Тайга
Шрифт:
Тот быстро приподнялся, протер глаза, поводил хмурыми бровями и изумленно огляделся кругом.
– Ты чего это?
– Так... Ничего...
– октависто сказал и лег.
– Помоги... Настави... Укрепи, - громко и выразительно шепчет Антон и, распластавшись на полу у иконы, лежит, трясясь всем телом.
Огонек колышется, играет. Антон за всех молится. На душе у бродяг потеплело.
XX
Вся деревня обрадовалась Анне.
Только и слышалось:
– Аннушка... Краля наша... Умница...
И мужики, и бабы, и старые старики, и ребята. Про молодежь и говорить нечего.
Варька
Варька Анну к себе ночевать увела: в избе у Анны - покойник, страшно.
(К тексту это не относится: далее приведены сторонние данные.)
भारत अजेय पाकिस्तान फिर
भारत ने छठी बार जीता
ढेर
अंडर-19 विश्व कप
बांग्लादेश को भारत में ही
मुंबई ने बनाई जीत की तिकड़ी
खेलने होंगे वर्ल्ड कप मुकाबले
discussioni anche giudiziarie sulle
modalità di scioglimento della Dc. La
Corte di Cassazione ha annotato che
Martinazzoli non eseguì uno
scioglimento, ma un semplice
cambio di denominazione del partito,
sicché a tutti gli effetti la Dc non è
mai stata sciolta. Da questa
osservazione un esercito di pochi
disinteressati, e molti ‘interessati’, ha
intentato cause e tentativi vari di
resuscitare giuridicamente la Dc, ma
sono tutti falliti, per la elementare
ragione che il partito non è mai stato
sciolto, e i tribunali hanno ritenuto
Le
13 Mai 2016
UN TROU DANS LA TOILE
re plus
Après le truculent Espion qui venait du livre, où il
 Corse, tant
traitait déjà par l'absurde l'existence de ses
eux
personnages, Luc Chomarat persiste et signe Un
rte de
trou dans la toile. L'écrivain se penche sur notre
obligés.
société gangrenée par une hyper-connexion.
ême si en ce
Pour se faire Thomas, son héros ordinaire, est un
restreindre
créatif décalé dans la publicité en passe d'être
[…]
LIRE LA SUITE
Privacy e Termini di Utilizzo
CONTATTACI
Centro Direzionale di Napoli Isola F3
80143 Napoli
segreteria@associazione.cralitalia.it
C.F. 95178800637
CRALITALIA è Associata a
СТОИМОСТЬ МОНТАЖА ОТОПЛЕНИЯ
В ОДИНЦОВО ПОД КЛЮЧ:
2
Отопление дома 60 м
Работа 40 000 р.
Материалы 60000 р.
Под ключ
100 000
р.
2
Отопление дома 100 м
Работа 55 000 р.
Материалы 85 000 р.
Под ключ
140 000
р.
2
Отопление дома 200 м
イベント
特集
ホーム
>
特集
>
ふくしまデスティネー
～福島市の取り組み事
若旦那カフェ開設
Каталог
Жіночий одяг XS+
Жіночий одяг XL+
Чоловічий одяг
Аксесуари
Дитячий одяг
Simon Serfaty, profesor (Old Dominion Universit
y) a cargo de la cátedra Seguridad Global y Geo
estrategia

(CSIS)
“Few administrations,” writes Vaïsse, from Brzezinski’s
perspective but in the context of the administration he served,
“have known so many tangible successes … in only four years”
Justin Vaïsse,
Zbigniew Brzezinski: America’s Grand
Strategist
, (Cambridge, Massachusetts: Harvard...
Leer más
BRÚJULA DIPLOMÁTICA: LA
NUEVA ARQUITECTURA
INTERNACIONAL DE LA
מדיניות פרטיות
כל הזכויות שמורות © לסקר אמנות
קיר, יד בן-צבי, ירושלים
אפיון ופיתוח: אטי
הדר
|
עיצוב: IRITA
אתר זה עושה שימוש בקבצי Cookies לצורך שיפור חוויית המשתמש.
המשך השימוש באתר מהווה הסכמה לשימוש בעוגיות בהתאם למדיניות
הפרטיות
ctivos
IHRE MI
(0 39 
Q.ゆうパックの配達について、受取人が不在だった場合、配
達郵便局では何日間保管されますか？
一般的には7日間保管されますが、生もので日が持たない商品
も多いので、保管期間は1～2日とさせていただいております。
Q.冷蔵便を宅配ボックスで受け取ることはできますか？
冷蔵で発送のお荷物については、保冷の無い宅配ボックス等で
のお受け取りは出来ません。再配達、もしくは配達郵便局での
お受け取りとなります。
Молодежь всей гурьбой провожала Анну. Лишь вышли на улицу, Тереха по всем переборам саданул, девки подхватили проголосную, заунывную:
Уж и где ты, ворон, побывал,
Где, черной, сполетывал?..
Анну под руки вели подруги. Варька за талию обняла ласково.
Все веселы хорошим весельем, тихим.
Сумрачно было. Звезды мерцали с серого неба. Лица Анны не видать. Анна в белом. Анна низко наклонила голову, и как-то незаметно, сами собой, покатились из глаз слезы. А сердце такой светлой радостью вдруг переполнилось, что Анна не выдержала, к подругам на шею бросилась, парней обнимать начала:
– Девушки... Молодчики...
Парни смутились, встревожились, самые ласковые слова в ответ подбирали и пофыркивали носами.
И ни один из них, и никто в деревне даже взглядом не оскорбил приближавшегося Анниного материнства.
– Мы за тебя, Аннушка, горой!.. Только бровью поведи...
Дальше пошли. Черный жучок Тереха не сразу в гармонь ударил: руки тряслись от волнения, сердце шумно билось, - эх, зачем он таким сморчком, замухрыгой уродился!
До Варькиной избы Анну довели, а сами на горку повалили разводить ночные плясы.
Поздний вечер. Сторож с колотушкою начал дозор.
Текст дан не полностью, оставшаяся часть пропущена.